- Location: Assam, India
- Date: 1 May 2014 – 3 May 2014
- Weapons: AK 47
- Deaths: 33 (and 3 suspected perpetrators)
- Perpetrators: 3 suspected members of the National Democratic Front of Bodoland's Songbijit faction
- Motive: Not voting for Bodos

= May 2014 Assam violence =

Anti-Muslim killings in northeastern India

From the night of 1 May 2014 until the early morning hours of 3 May, a series of attacks occurred against Bengali Muslims in Assam, a north-eastern state of India. The perpetrators are suspected to be members of the terrorist group National Democratic Front of Bodoland's Songbijit faction. Speculated to be revenge for not voting for the National Democratic Front in the Lok Sabha elections, the death toll reached 33.

==Background==
The Bodo people are an indigenous community in the Assam state of India and constitute about 3% of the state's population of 31 million people. The insurgency in Northeast India has been ongoing for decades, involving several rebel groups. In 2012, violence between Bodo tribal people and Bengali Muslims resulted in 108 deaths fueled by an Assam Police Constable Mohibur Islam (alias Ratul).

In India, the Lok Sabha election was being held which would conclude its last phase on 12 May and the results would be declared on 16 May.

==Attacks==
Around 07:30 PM IST on 1 May, insurgents, arriving on bicycles, raided the Baksa district village of Narsingbari, opening fire on a house, killing three women and injuring two others. In the early morning hours of 2 May, another group of insurgents opened fire at three houses in the village of Balapara in the district of Kokrajhar, killing seven people. On the evening of the same day, another group killed 12 people and burned down 30 thatched houses near Baksa's Manas National Park. On 3 May, four suspected insurgents attacked police in the forest near Tezpur. Police fired in retaliation, killing two suspects while saying that another two had fled. Police killed an additional suspect in Udalguri district, recovering a revolver and a hand grenade.

==Investigation==
Police arrested 22 people along with eight forest guards to investigate their involvement. The Assam government decided to hand over the probe to National Investigation Agency.

==Aftermath==
===Security measures===
Due to the attack, several Bengali Muslims from the Dotoma region of Kokrajhar district and its environs fled their homes. Bodoland Territorial Council chief Hagrama Mohilary pacified the panicked people and promised them of security. Curfew was set in Kokrajhar, Baksa, and Chirang districts and shoot-on-sight orders had been issued in Kokrajhar and Baksa. The Army did flag marches in the sensitive areas of Kokrajhar and Baksa districts. Ten additional companies of Central Reserve Police Force were moved to the two districts. Strong action against the National Democratic Font has been initiated by the home ministry of India.

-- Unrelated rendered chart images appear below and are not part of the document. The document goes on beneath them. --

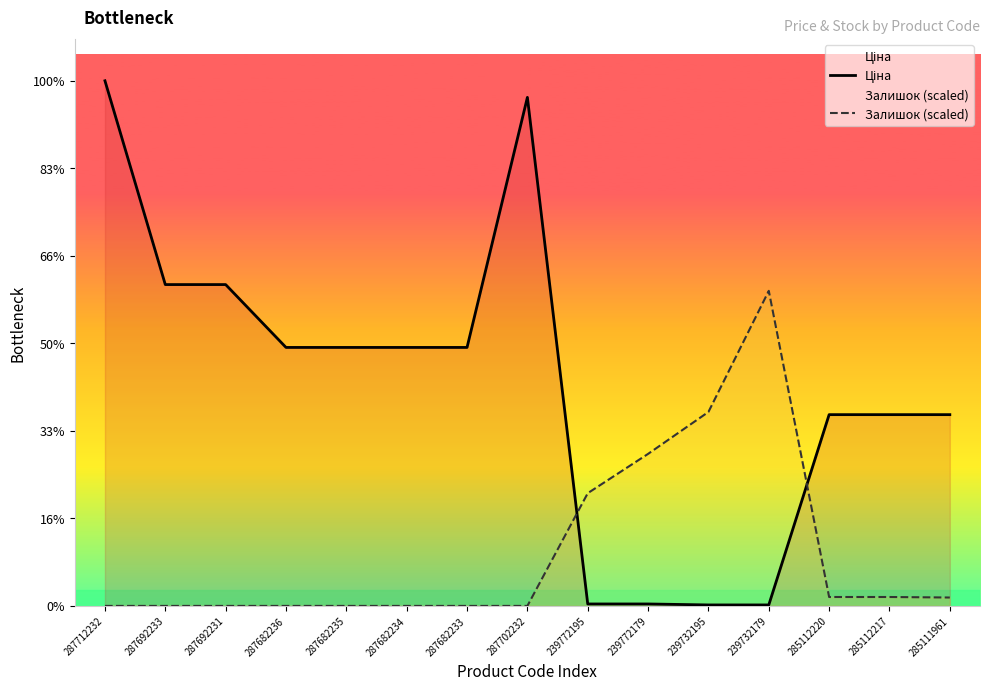

Is it true that Залишок (scaled) equals 0.0 at 287692231?

True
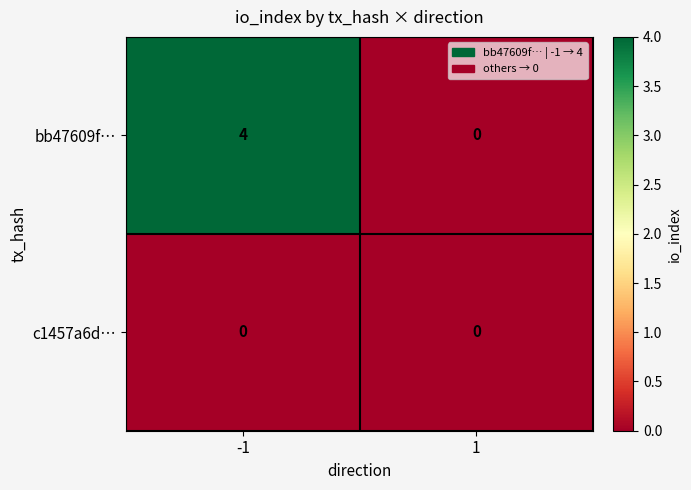

At which category does the chart reach its peak across all series?

-1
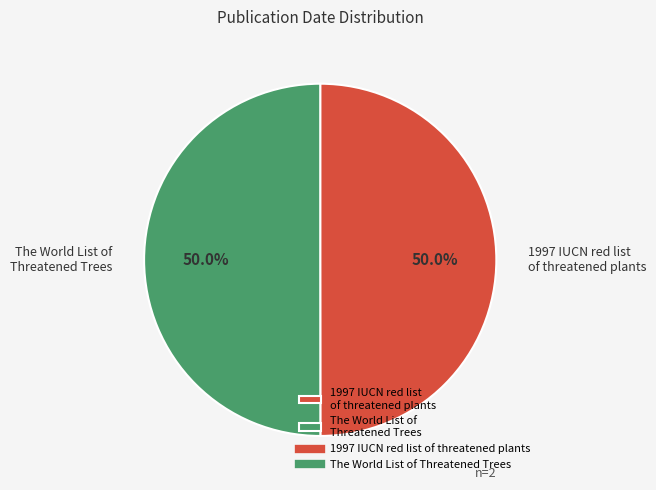

To the nearest percent, what portion does 1997 IUCN red list of threatened plants represent?

50%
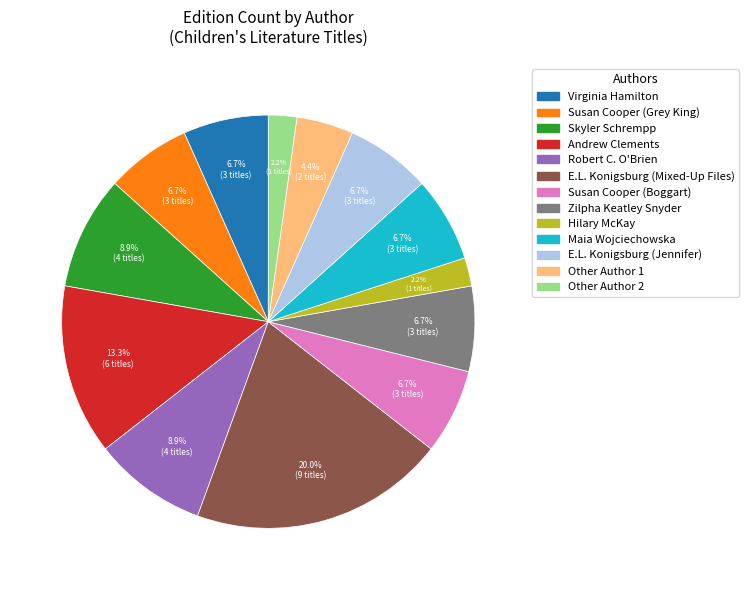

Is there a majority slice in this chart?

No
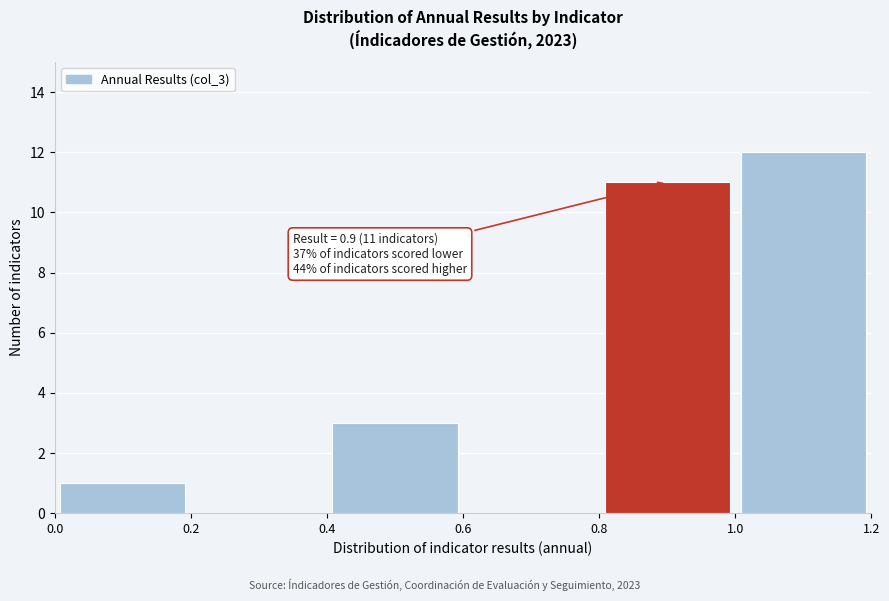

Over which range of the x-axis is the bar tallest?

1.0 to 1.2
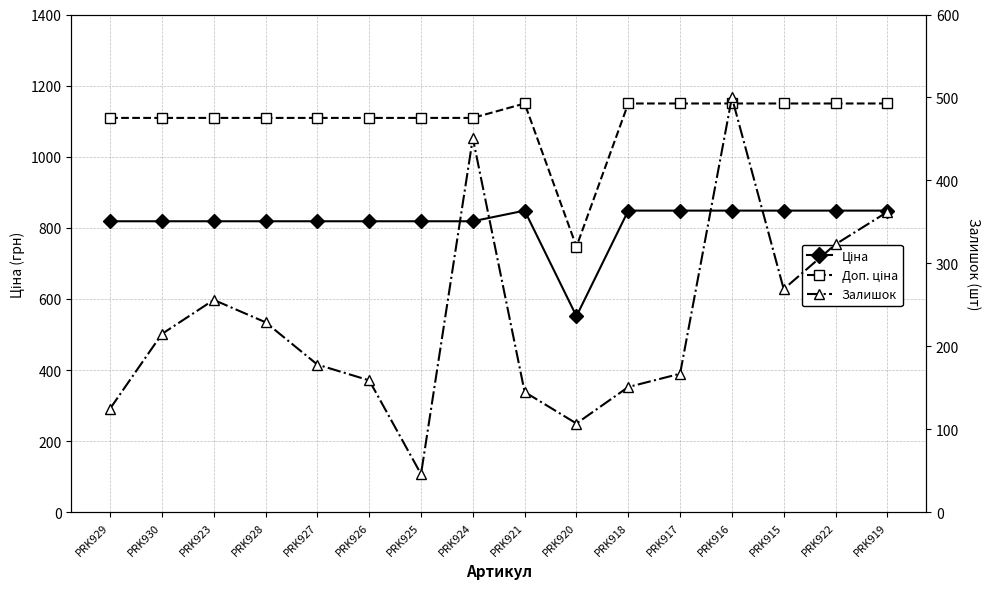

At which label is Доп. ціна closest to 948?

PRK929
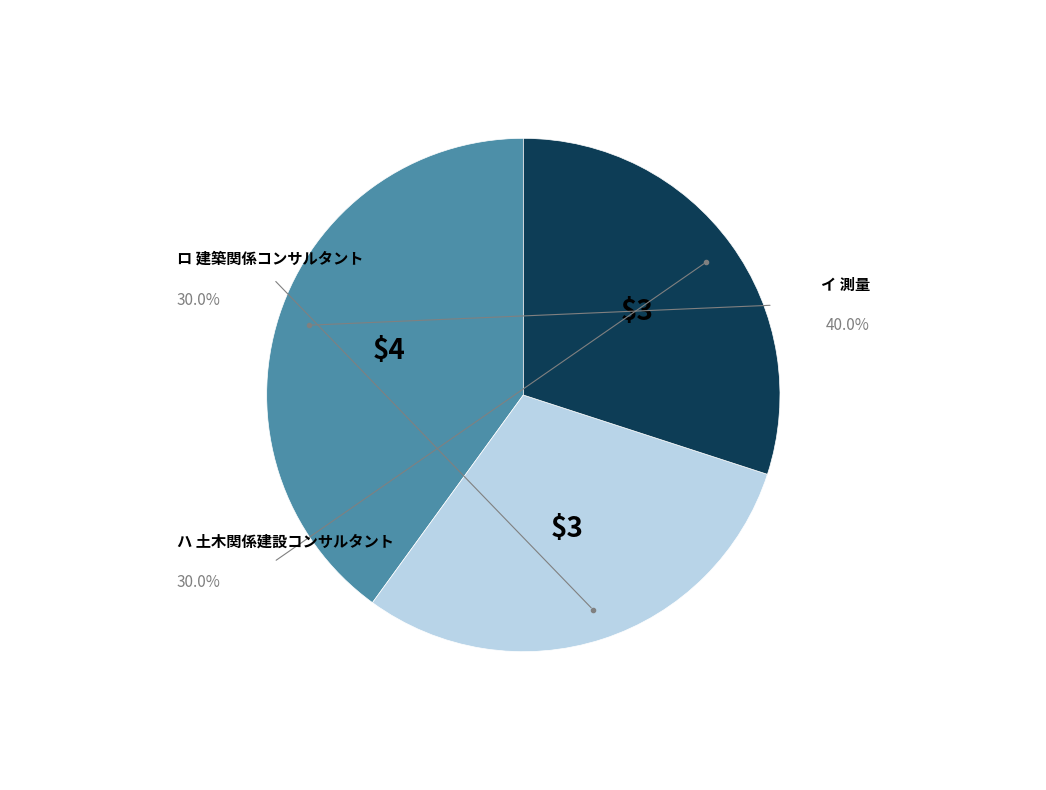

Is there any slice that represents more than half of the pie?

No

The Union Home Ministry deployed 43 companies of the Central Armed Police Forces while the Defense Ministry also deployed 15 columns of the Army numbering approximately 1,500 soldiers.

===Responses===
Then-Chief Minister of Assam, Tarun Gogoi, reviewed the situation with top government officials. The opposition political parties blamed the Gogoi-led government in failing to protect lives despite intelligence alerts. Prime Minister of India, Manmohan Singh condemned the attack and termed it as a cowardly attempt to spread fear and terror.

In a statement, the National Democratic Front of Bodoland (Songbijit, NDFB) denied their involvement in the attack and claimed it was a conspiracy by the state government to create communal friction between Bodos and Muslims. Relatives of the dead urged Gogoi to provide affirmative security and visit the area. They complained of pressure from local authorities to immediately conduct delayed funeral rites for those killed.